979 entry daha
  • geçen bir yunanlı ile az biraz sohbet etme imkanım oldu, şunları söyledi:

    - almanya, fransa gibi ülkelerden takviye polisler filan gelmiş, ülkenin kuzeyinde kamp kurmuşlar. olur da yunan polisi yetersiz kalır yahut göstericilerin safına geçer diye yedekte bekletiliyorlarmış.

    - son tahmin yahut anketlere göre şu andaki iktidar partisi %8 gibi bir desteği varmış fakat sosyalistlerin toplam oyu %45'i geçiyormuş galiba. bunu bildikleri için erken seçimi kabul etmeyip, abilerinin dediğini yapacak (ki dün yaptı, paket meclisten geçti) hükümet görevde devam ediyormuş. çünkü herkesin malumudur ki, olası bir sosyalist hükümetin yapacağı iş ilk izlanda gibi kusura bakmayın ödemiyorum deyip, paketleri filan reddetmek olacaktı.

    - biraz da kişisel detaylar: bu elemanın kardeşi öğretmenlik okumuş, ingiltere'de master yapmış, ve şimdi kocası işten atılmış, eve bu kadın bakıyormuş. bütün maaşları da düşüren bu son önlem paketi ile maaş 650 euroya düşmüş.

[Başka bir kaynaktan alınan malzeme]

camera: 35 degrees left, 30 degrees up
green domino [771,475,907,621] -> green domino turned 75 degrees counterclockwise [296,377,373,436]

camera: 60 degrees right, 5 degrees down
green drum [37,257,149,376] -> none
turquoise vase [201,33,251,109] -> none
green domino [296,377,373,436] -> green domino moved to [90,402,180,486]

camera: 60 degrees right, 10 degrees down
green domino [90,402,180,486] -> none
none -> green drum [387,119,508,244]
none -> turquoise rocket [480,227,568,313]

    - insanlar iki yıldır iyice paranoyaklaşmış. "her sabah 'bugün de batmamışız' diye uyanmak çok kötü" diyordu. "artık batacaksak batalım, bir şeyler olsun" modundaymış çok insan.

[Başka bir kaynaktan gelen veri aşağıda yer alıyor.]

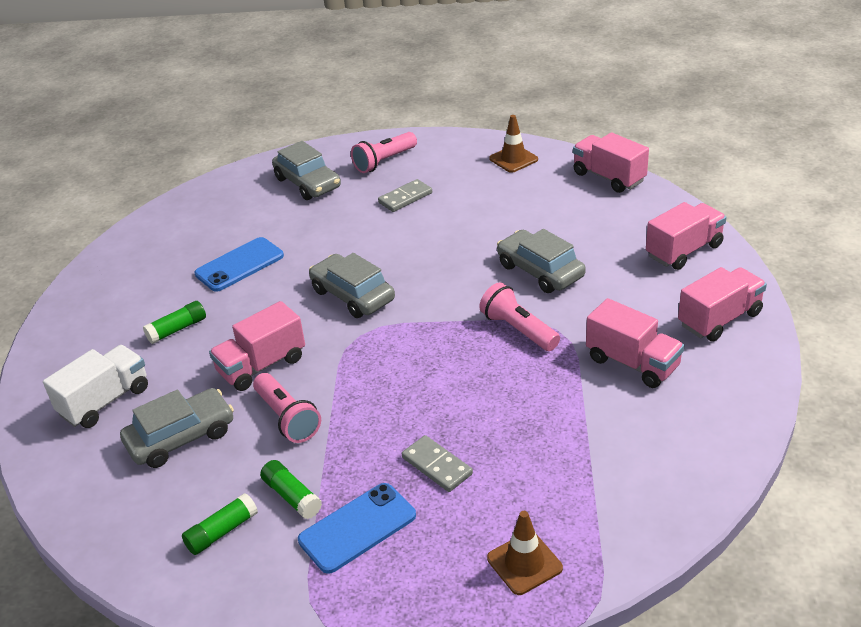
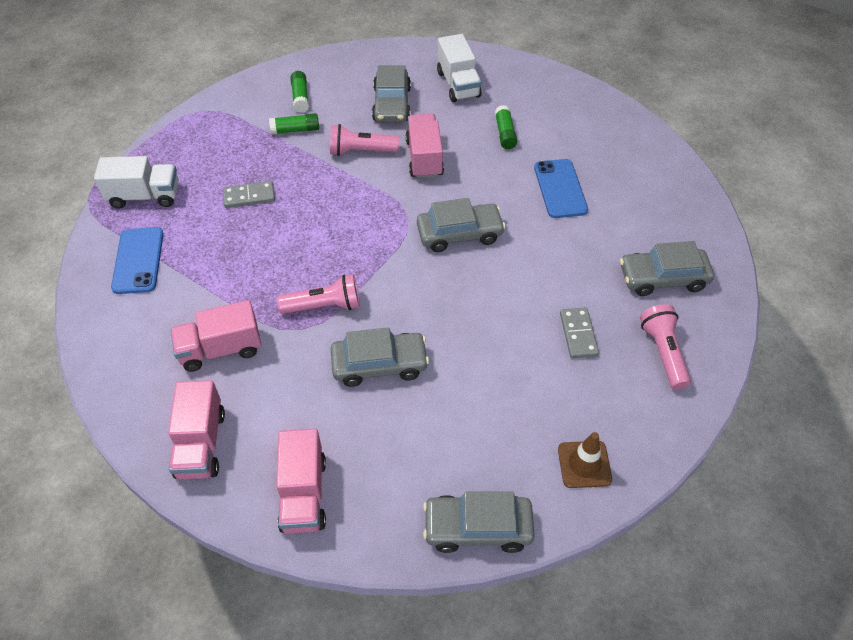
camera: 120 degrees right, 15 degrees up
blue phone [298,483,416,574] -> blue phone moved to [111,227,164,294]
brown traffic cone [487,511,563,595] -> white truck [94,156,179,209]
pink truck [573,132,649,193] -> grey car [423,492,535,553]

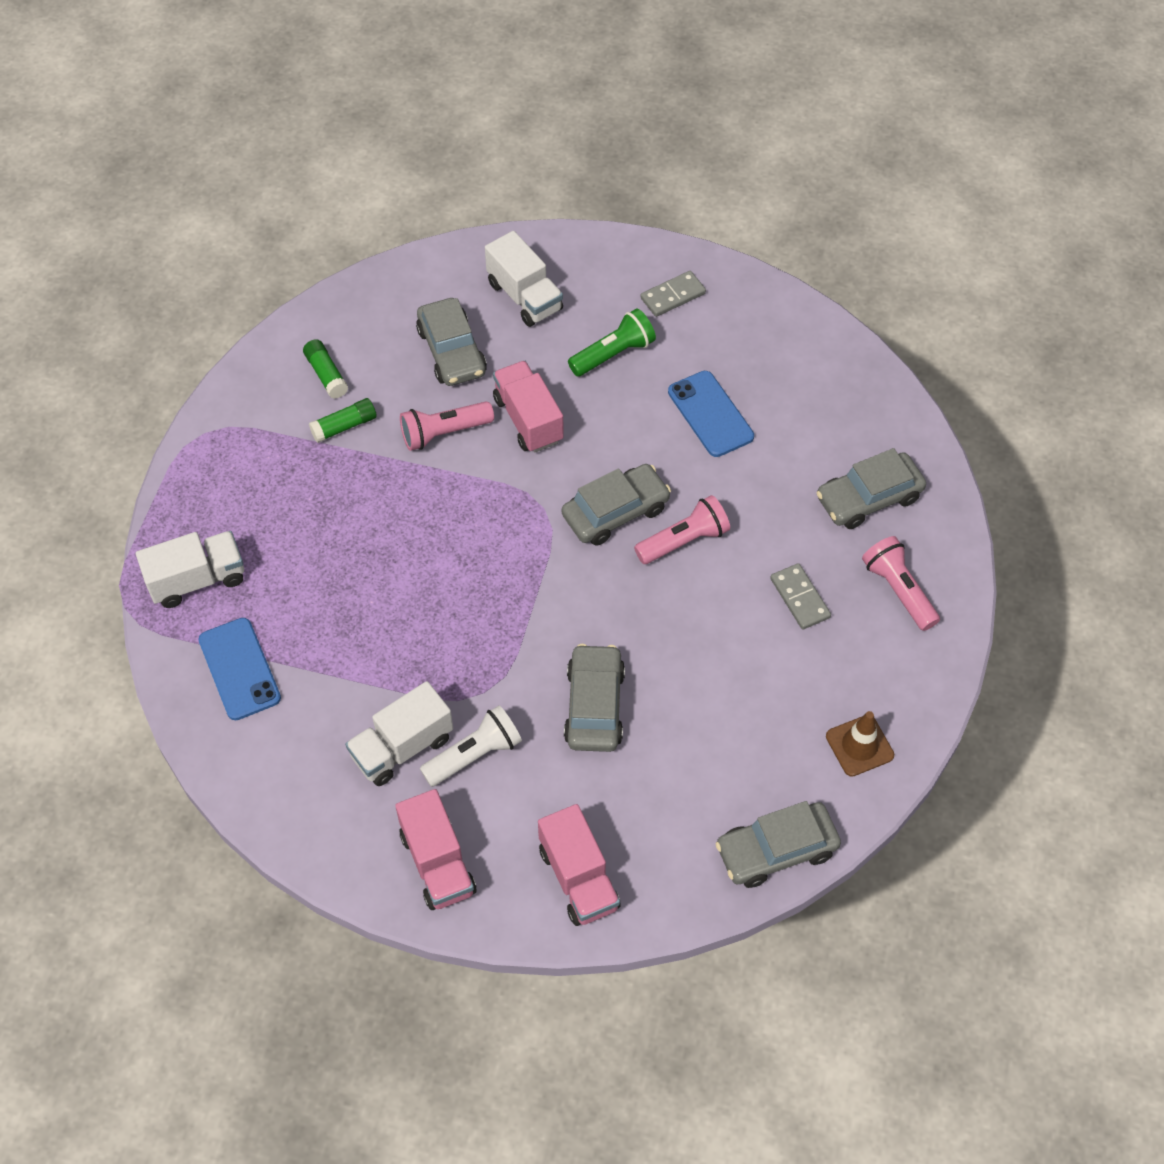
camera: 20 degrees left, 5 degrees up
pink truck [170,300,262,372] -> white truck [345,681,453,786]
grey domino [223,181,275,208] -> grey domino moved to [640,271,706,317]
pink flashlight [277,274,360,314] -> pink flashlight moved to [634,495,730,564]
grey car [331,328,429,387] -> grey car turned 60 degrees counterclockwise [564,644,625,752]
green glue stick [495,105,517,149] -> green flashlight [568,308,656,377]
none -> white flashlight [420,705,522,787]

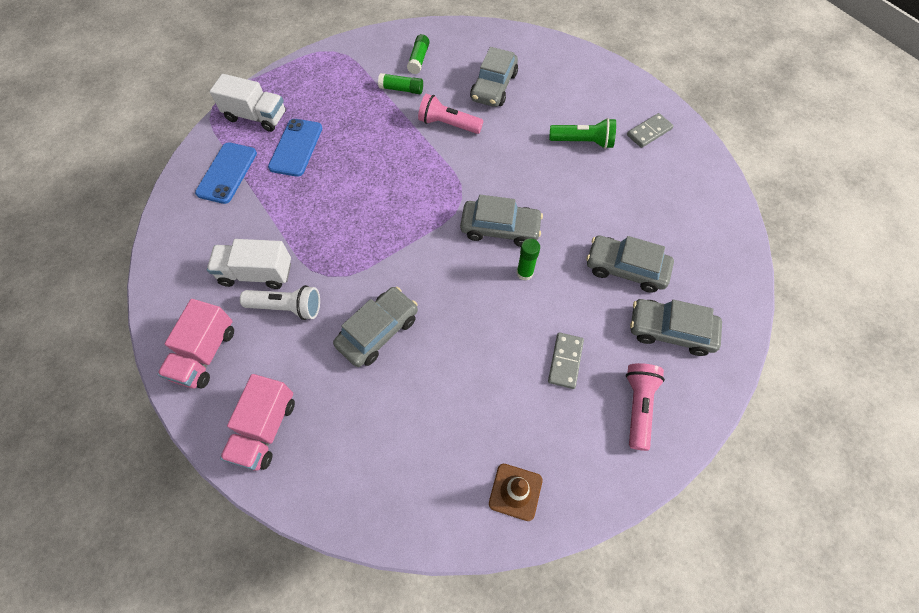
camera: 40 degrees right, 5 degrees up
white truck [485,231,563,327] -> none
pink truck [493,361,564,452] -> none
pink flashlight [634,495,730,564] -> green glue stick [516,239,540,281]
grey domino [640,271,706,317] -> grey domino turned 45 degrees counterclockwise [627,113,674,148]
blue phone [668,371,754,457] -> blue phone moved to [268,119,322,177]
grey car [715,801,841,888] -> grey car moved to [586,236,674,293]

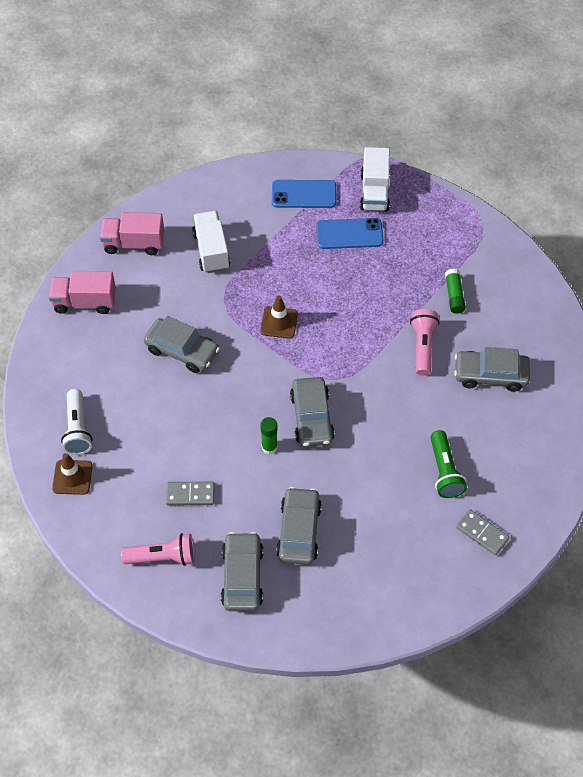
camera: 75 degrees right, 5 degrees down
white flashlight [240,285,320,320] -> white flashlight moved to [61,389,93,455]
green glue stick [407,34,430,74] -> none
none -> brown traffic cone [260,295,298,339]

    - ekonomi işlerinden çok anlamam ama, şunu hatırlıyorum: avrupa'nın verdiği borçlardan (yahut yaptığı "yardım"lar diyelim) bir kısmı, belki de büyük bir kısmına yunan hükümetinin erişimi olmayacakmış ve belli bir fona aktarılacakmış. bu fondan ise doğrudan alacaklı olan avrupa bankaları direkt parayı alacakmış. insanlar buna da çok kızgınmış. yani hani bu başlıkta da eleştirilmiş ya çokça, "avrupanın verdiği paraya yunanistan gidip uçak, gemi alıp bizimkilerle ege'de it dalaşı yaptı" işin özeti silahlanmaya harcadı ve yıllarca düzgün planlamadı gelen yardımı diye. belki de o yüzden garantiye almak için böyle yaptılar. bu durumda avrupa mı suçlu, ayağını yorganına göre uzatmayan yunan devleti mi suçlu? bilmiyorum. ama ceremesini halkın çektiği kesin.

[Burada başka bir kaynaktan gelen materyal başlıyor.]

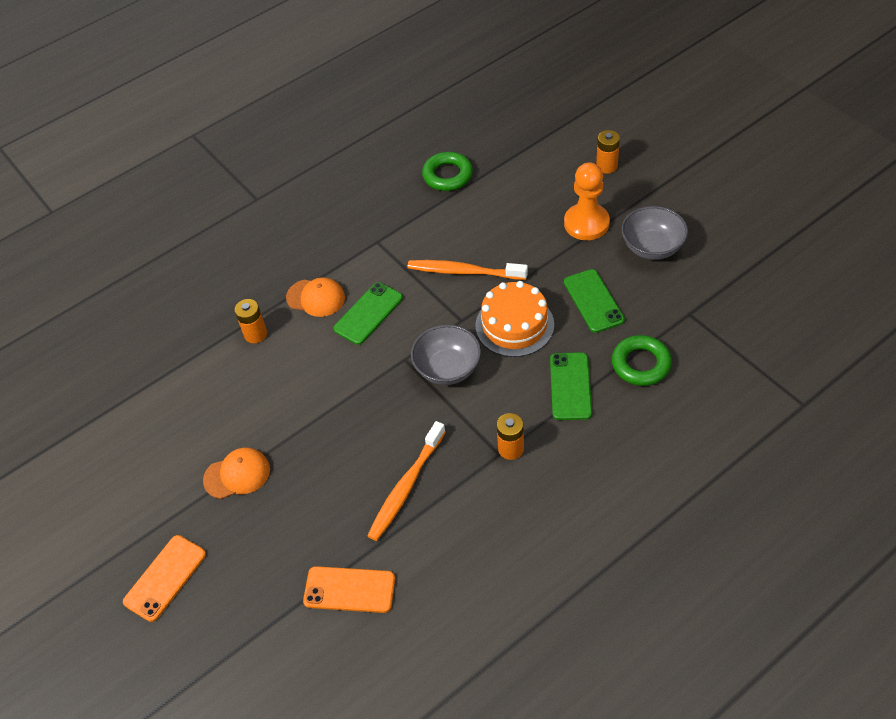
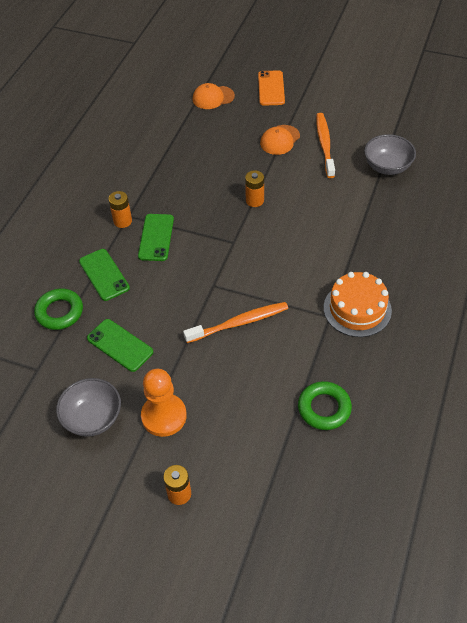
camera: 145 degrees right, 0 degrees up
orange battery [235,299,267,343] -> orange battery moved to [245,170,264,207]
orange cap [286,278,345,317] -> orange cap moved to [193,83,235,109]
orange phone [303,566,395,613] -> none
green phone [333,282,403,345] -> green phone moved to [138,214,174,261]
orange toothbrush [367,421,446,541] -> orange toothbrush moved to [316,113,335,178]
grey bowl [411,324,481,385] -> grey bowl moved to [364,134,416,175]
orange cake [476,281,554,357] -> orange cake moved to [324,272,392,337]

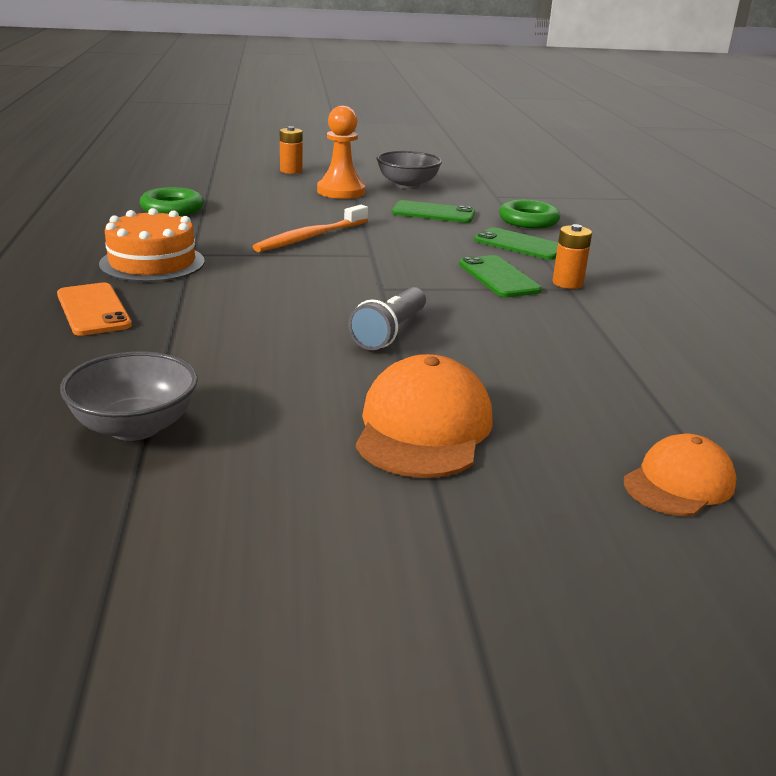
camera: 150 degrees right, 25 degrees down
orange battery [245,170,264,207] -> grey flashlight [348,287,426,350]
orange phone [258,70,285,106] -> orange phone moved to [57,283,132,336]
orange cap [260,125,300,155] -> orange cap [356,354,493,478], size x1.56
orange toothbrush [316,113,335,178] -> none

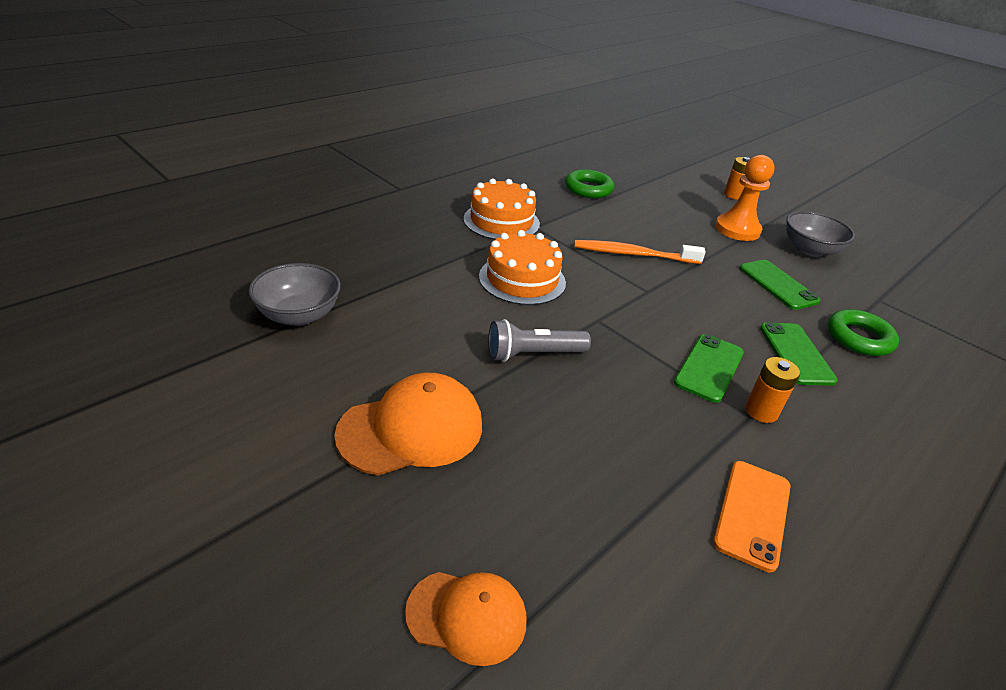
camera: 50 degrees right, 10 degrees up
orange phone [57,283,132,336] -> orange phone moved to [713,461,791,572]
none -> orange cake [479,230,566,305]

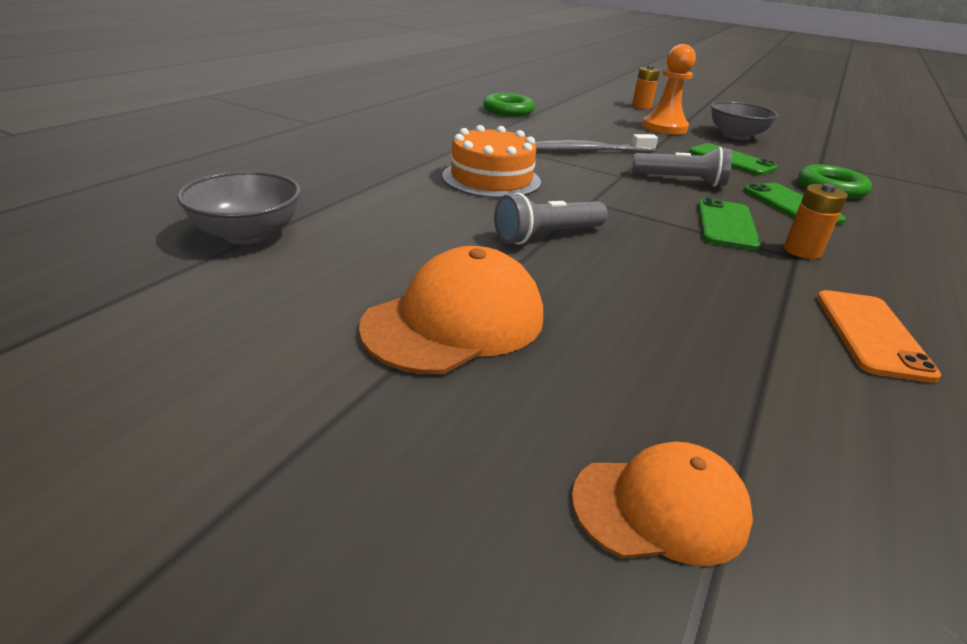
camera: 15 degrees left, 5 degrees down
orange cake [464,178,540,240] -> none
orange toothbrush [574,240,706,264] -> grey toothbrush [535,134,658,153]
none -> grey flashlight [632,147,732,187]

    - bu yunan arkadaşın ailesinden, en azından kardeşinden bahsettim. kendi durumu ise şu; geçtiğimiz bir-iki yıl içinde oxford'da malzeme bilimi yahut fizik alanında doktora yapmış. sonra çin'de bir şirkette çalışmış ama çok iyi kazanmış orda (çalıştığı şirket uluslararası galiba). neyse, sonra para biriktirip eve dönmüş. tabi evde iş yok güç yok. dışarda biriktirdiği para iki ayda bitmiş. bu arkadaş da parasız kalmış. "bir noktadan sonra yetti, katlanamadım o kadar depresyona" diyor, ve yurtdışındaki enstitülere post-doc olarak başvuruyor. yolu bu şekilde benim doktora yaptığım enstitüye düşüyor. ama işin ilginç tarafı burayı depresyone girip iş aramaya başlamadan önce bilmiyormuş bile. görüp, "bi başvurayım bakalım, belki alırlar" diyerek başvurmuş. ki hocası da yunan. gelince sormuş neden geldin diye, hocasına da açıkça söylemiş, daha fazla yapamadım diye...

    sonuç ne, ne yapılması lazım diye sorduğumuzda hiç düşünmeden "şiddet" dedi adam. o derece ümitsizdi durumdan. ama işin ilginç tarafı, zamanında eurozone'a girerken yunanistan'ın bazı rakamları çarpıtıp olduğundan iyi gösterip bir nevi hile yaptığını ve memur ve emekli maaşlarının normalden çok daha fazla olduğunu da kabul ediyordu. ama klasik artık akdenizlilik midir, doğululuk mudur bilmiyorum, "kim yapmadı ki, italya, portekiz, ispanya. hepsi aynısını yaptı, şimdi sıra onlarda" diyordu.

    bunları niye yazdım? birinci elden, eğitimli bir adamın söylediklerini röportaj gibi aktarayım diye. haydi iyi geceler...

    edit: uther not etti, izlanda imf programi ile bankalarini yeniden yapilandirip krizden cikmis. yoksa "kusura bakmayin haci ben odeyemiyorum" gibi bir durum yokmus.